Выбрать главу

- Ты не путай – то буржуазная интеллигенция.

- А у вас… - он прикусил язык, сболтнувший поперёд ума не то, что нужно, и неловко выправился, потеряв нить рассуждений, - …не возникало сомнений относительно самоотверженности нашей… - он чуть скосил глаза, чтобы убедиться, что она не услышала фальши в произнесённом слове, - …интеллигенции?

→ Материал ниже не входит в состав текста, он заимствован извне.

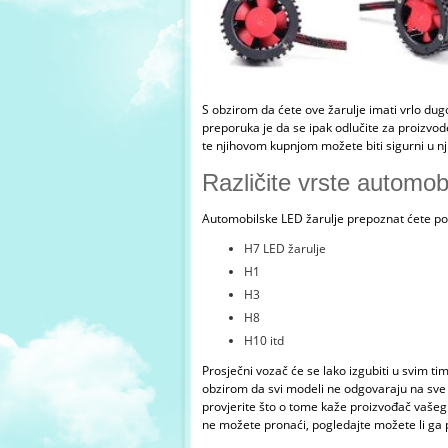
S obzirom da ćete ove žarulje imati vrlo dugo
preporuka je da se ipak odlučite za proizvod
te njihovom kupnjom možete biti sigurni u nji
Različite vrste automob
Automobilske LED žarulje prepoznat ćete po 
H7 LED žarulje
H1
H3
H8
H10 itd
Prosječni vozač će se lako izgubiti u svim ti
obzirom da svi modeli ne odgovaraju na sve
provjerite što o tome kaže proizvođač vašeg
ne možete pronaći, pogledajte možete li ga pr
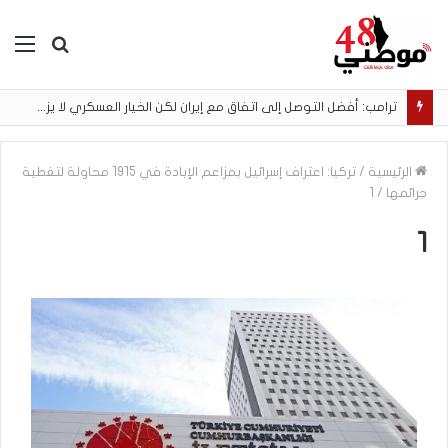
بحث
الق
عن
ترامب: أفضل التوصل إلى اتفاق مع إيران لكن الخيار العسكري لا يزال مطروحًا
الرئيسية
/
تركيا: اعتراف إسرائيل بمزاعم الإبادة في 1915 محاولة لتغطية
جرائمها
/
1
1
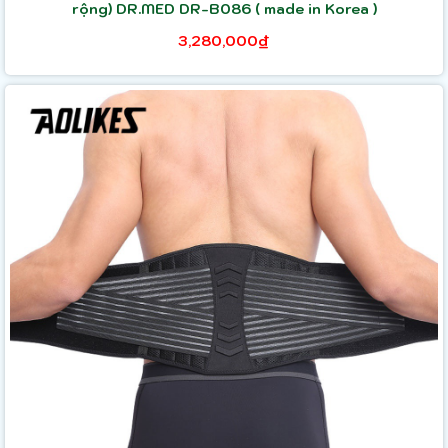
rộng) DR.MED DR-B086 ( made in Korea )
3,280,000₫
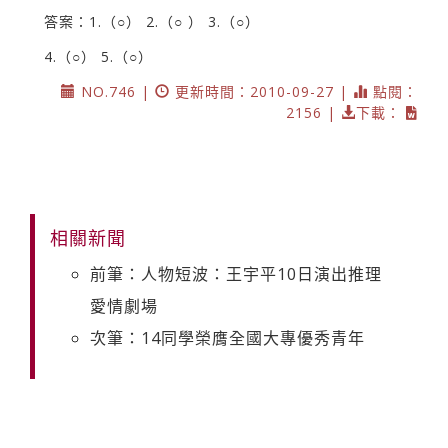
答案：1.（○） 2.（○ ） 3.（○）
4.（○） 5.（○）
NO.746 |
更新時間：2010-09-27 |
點閱：
2156 |
下載：
相關新聞
前筆：人物短波：王宇平10日演出推理
愛情劇場
次筆：14同學榮膺全國大專優秀青年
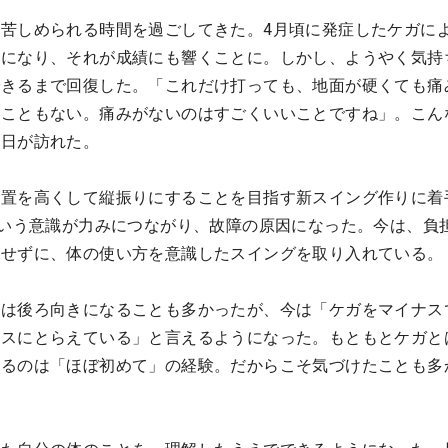
苦しめられる時間を過ごしてきた。4月頃に発症したケガに
況になり、それが成績にも響くことに。しかし、ようやく気持
できるまで回復した。「これだけ打っても、地面が硬くても痛
むこともない。痛みがないのはすごくいいことですね」。こん
る日が訪れた。
位置を高くして縦振りにすることを目指す新スイング作りに着
という意識が力みにつながり、故障の原因になった。今は、負
にせずに、体の使い方を意識したスイングを取り入れている。
初は後ろ向きになることも多かったが、今は「ケガをマイナス
ラスにとらえている」と言えるようになった。もともとケガと
するのは「ほぼ初めて」の経験。だからこそ気づけたことも多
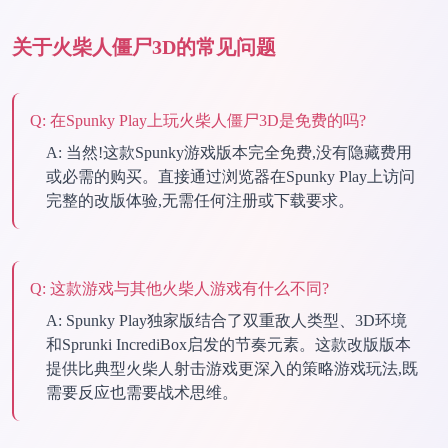
关于火柴人僵尸3D的常见问题
Q:
在Spunky Play上玩火柴人僵尸3D是免费的吗?
A:
当然!这款Spunky游戏版本完全免费,没有隐藏费用
或必需的购买。直接通过浏览器在Spunky Play上访问
完整的改版体验,无需任何注册或下载要求。
Q:
这款游戏与其他火柴人游戏有什么不同?
A:
Spunky Play独家版结合了双重敌人类型、3D环境
和Sprunki IncrediBox启发的节奏元素。这款改版版本
提供比典型火柴人射击游戏更深入的策略游戏玩法,既
需要反应也需要战术思维。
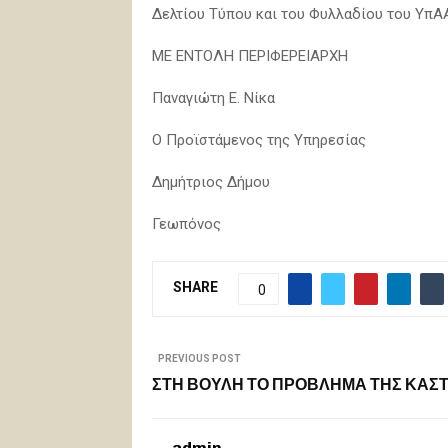
Δελτίου Τύπου και του Φυλλαδίου του ΥπΑΑ
ΜΕ ΕΝΤΟΛΗ ΠΕΡΙΦΕΡΕΙΑΡΧΗ
Παναγιώτη Ε. Νίκα
Ο Προϊστάμενος της Υπηρεσίας
Δημήτριος Δήμου
Γεωπόνος
SHARE
0
PREVIOUS POST
ΣΤΗ ΒΟΥΛΗ ΤΟ ΠΡΟΒΛΗΜΑ ΤΗΣ ΚΑΣ
admin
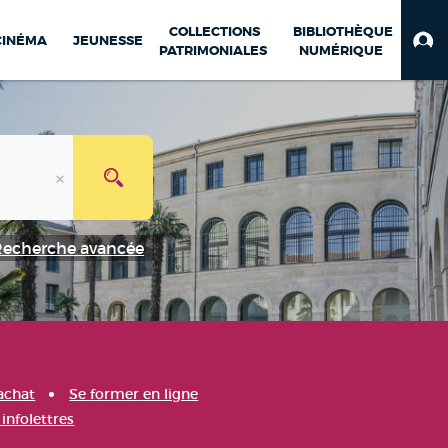
COLLECTIONS
BIBLIOTHÈQUE
CINÉMA
JEUNESSE
PATRIMONIALES
NUMÉRIQUE
Recherche avancée
achat
Se former en ligne
infolettres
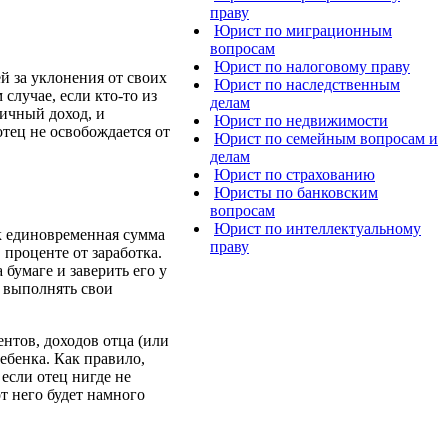
праву
Юрист по миграционным
вопросам
Юрист по налоговому праву
й за уклонения от своих
Юрист по наследственным
случае, если кто-то из
делам
личный доход, и
Юрист по недвижимости
отец не освобождается от
Юрист по семейным вопросам и
делам
Юрист по страхованию
Юристы по банковским
вопросам
Юрист по интеллектуальному
ак единовременная сумма
праву
проценте от заработка.
бумаге и заверить его у
т выполнять свои
ентов, доходов отца (или
ебенка. Как правило,
 если отец нигде не
от него будет намного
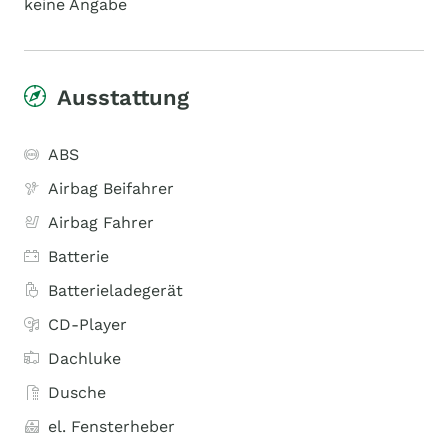
keine Angabe
Ausstattung
ABS
Airbag Beifahrer
Airbag Fahrer
Batterie
Batterieladegerät
CD-Player
Dachluke
Dusche
el. Fensterheber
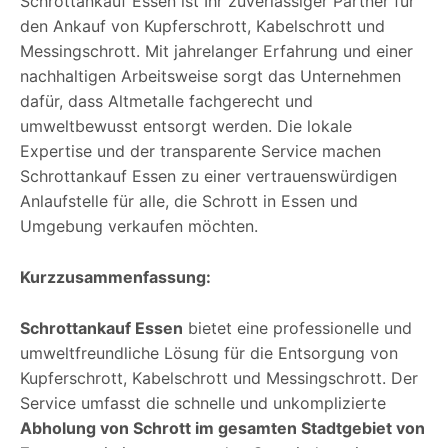
Schrottankauf Essen ist Ihr zuverlässiger Partner für
den Ankauf von Kupferschrott, Kabelschrott und
Messingschrott. Mit jahrelanger Erfahrung und einer
nachhaltigen Arbeitsweise sorgt das Unternehmen
dafür, dass Altmetalle fachgerecht und
umweltbewusst entsorgt werden. Die lokale
Expertise und der transparente Service machen
Schrottankauf Essen zu einer vertrauenswürdigen
Anlaufstelle für alle, die Schrott in Essen und
Umgebung verkaufen möchten.
Kurzzusammenfassung:
Schrottankauf Essen
bietet eine professionelle und
umweltfreundliche Lösung für die Entsorgung von
Kupferschrott, Kabelschrott und Messingschrott. Der
Service umfasst die schnelle und unkomplizierte
Abholung von Schrott im gesamten Stadtgebiet von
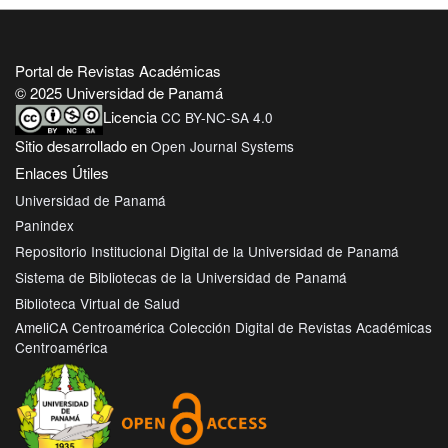
Portal de Revistas Académicas
© 2025 Universidad de Panamá
Licencia
CC BY-NC-SA 4.0
Sitio desarrollado en
Open Journal Systems
Enlaces Útiles
Universidad de Panamá
Panindex
Repositorio Institucional Digital de la Universidad de Panamá
Sistema de Bibliotecas de la Universidad de Panamá
Biblioteca Virtual de Salud
AmeliCA Centroamérica Colección Digital de Revistas Académicas
Centroamérica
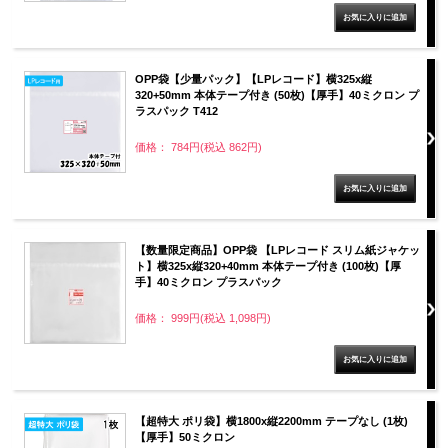
OPP袋【少量パック】【LPレコード】横325x縦
320+50mm 本体テープ付き (50枚)【厚手】40ミクロン プ
ラスパック T412
価格： 784円(税込 862円)
【数量限定商品】OPP袋 【LPレコード スリム紙ジャケッ
ト】横325x縦320+40mm 本体テープ付き (100枚)【厚
手】40ミクロン プラスパック
価格： 999円(税込 1,098円)
【超特大 ポリ袋】横1800x縦2200mm テープなし (1枚)
【厚手】50ミクロン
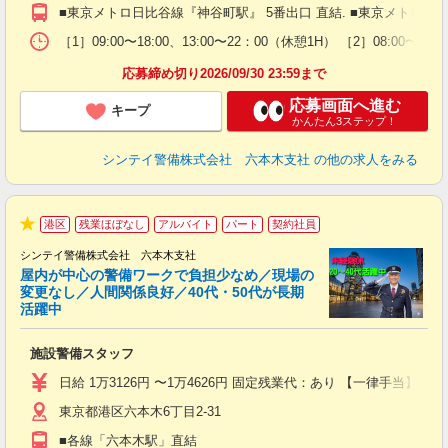
払
■東京メトロ日比谷線『神谷町駅』 5番出口 直結. ■東京メトロ南北
前
イ
［1］09:00〜18:00、13:00〜22：00（休憩1H） ［2］08:0
勤
応募締め切り2026/09/30 23:59まで
応募画面へ進む
キープ
かんたん3ステップ！
シンテイ警備株式会社 六本木支社
の他の求人をみる
港区
残業ほぼなし
アルバイト
パート
契約社員
★
シンテイ警備株式会社 六本木支社
屋内が中心の警備ワークで負担少なめ／現場の
変更なし／人間関係良好／40代・50代が長期
活躍中
ト
施設警備スタッフ
入
験
日給 1万3126円 〜1万4626円 固定残業代：あり 【一律手当】 
躍
東京都港区六本木6丁目2-31
（
払
■各線「六本木駅」直結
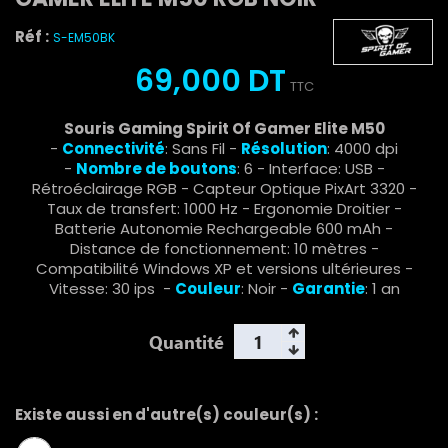
Réf :
S-EM50BK
69,000 DT
TTC
Souris Gaming Spirit Of Gamer Elite M50
-
Connectivité
: Sans Fil -
Résolution
: 4000 dpi
-
Nombre de boutons
: 6 - Interface: USB -
Rétroéclairage RGB - Capteur Optique PixArt 3320 -
Taux de transfert: 1000 Hz - Ergonomie Droitier -
Batterie Autonomie Rechargeable 600 mAh -
Distance de fonctionnement: 10 mètres -
Compatibilité Windows XP et versions ultérieures -
Vitesse: 30 ips -
Couleur
: Noir -
Garantie
: 1 an
Quantité
Existe aussi en d'autre(s) couleur(s) :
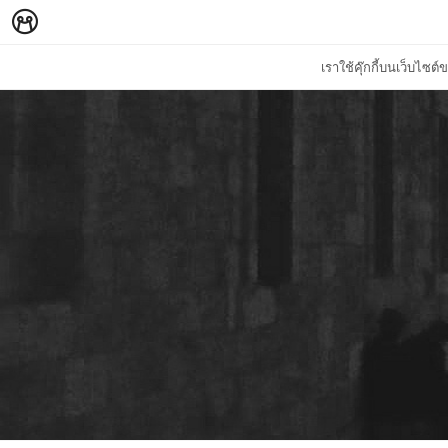
เราใช้คุ๊กกี้บนเว็บไซ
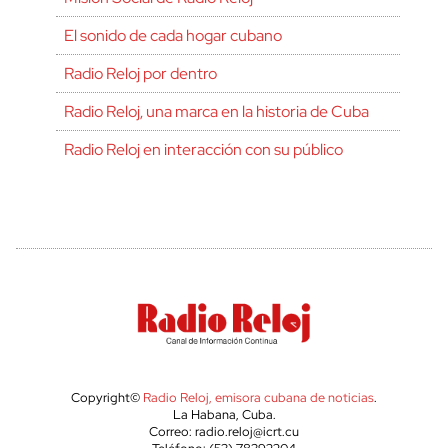
El sonido de cada hogar cubano
Radio Reloj por dentro
Radio Reloj, una marca en la historia de Cuba
Radio Reloj en interacción con su público
Copyright©
Radio Reloj, emisora cubana de noticias
.
La Habana, Cuba.
Correo: radio.reloj@icrt.cu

- Всякие бывают, - ответила Травиата Адамовна, подумав. Себя она, имея семь классов образования, к интеллигенции не относила. Она у неё почему-то ассоциировалась с постоянно читающими очкариками с белыми гладкими ладонями, занятыми чистой бумажной работой. Муж тоже был не интеллигентом, а кадровым военным. И вообще в стране победившего пролетариата интеллигентов, мягко говоря, не любили, относя к ним, в первую очередь, всех конторских чиновников ниже директора – директоров считали работягами, своими – и не давали воли жирующим тунеядцам, составляющим тоненькую надклассовую плёнку, которая, по учению великого вождя, скоро исчезнет. Для этих интеллигентов были чёткие определения «вшивые» или «вишь, очки надел, глаза бесстыжие прячет». Их люто ненавидели, и все хотели вывести детей в инженеры или, хотя бы, пристроить на чистую работёнку. Вшивых очкариков не любили за образование, за непонятный разговор, за чистоту, за ум. В народе прощали всё: неправедно нажитое богатство, физическое уродство, убийство, не говоря уж о разбое и кражах, но не прощали ума. Никогда не утихала самая сильная ненависть – дурака к умному. Умных подозревали во всём: в обмане, в подлоге, в подлости, справедливо, в общем-то, полагая, что ум – помощник в этом. Подозревали в том, что сделали бы сами, но не хватало ума, и это злило, вызывая пухнущую зависть к умникам. Из очкастых вшиварей постоянно вылезают самые гнусные враги народа, у которых ум за разум зашёл, иначе бы они своими засалившимися мозгами не мыслили свергнуть советскую власть, убить товарища Сталина и продаться капиталистам. Пожалуй, прав шофёр. – Но у нас в стране, где власть принадлежит рабочим, не больно-то поумничаешь, сразу прижмём к ногтю. А то, что капиталисты погибнут, не много ума надо додуматься. Об этом каждый пионер знает. Останется только великое пролетарское государство с коммунистическим строем, в котором не будет классов и, тем более, надклассовых надстроек, а будут только счастливые люди, которым незачем самоуничтожаться. Нужно стараться приблизить это время, стараться уже сейчас жить по-коммунистически. Так, как жил Ленин, товарищи Дзержинский, Свердлов, Киров, как сейчас живут товарищи Сталин, Берия, Каганович, Ворошилов, у которых вся жизнь отдана народу.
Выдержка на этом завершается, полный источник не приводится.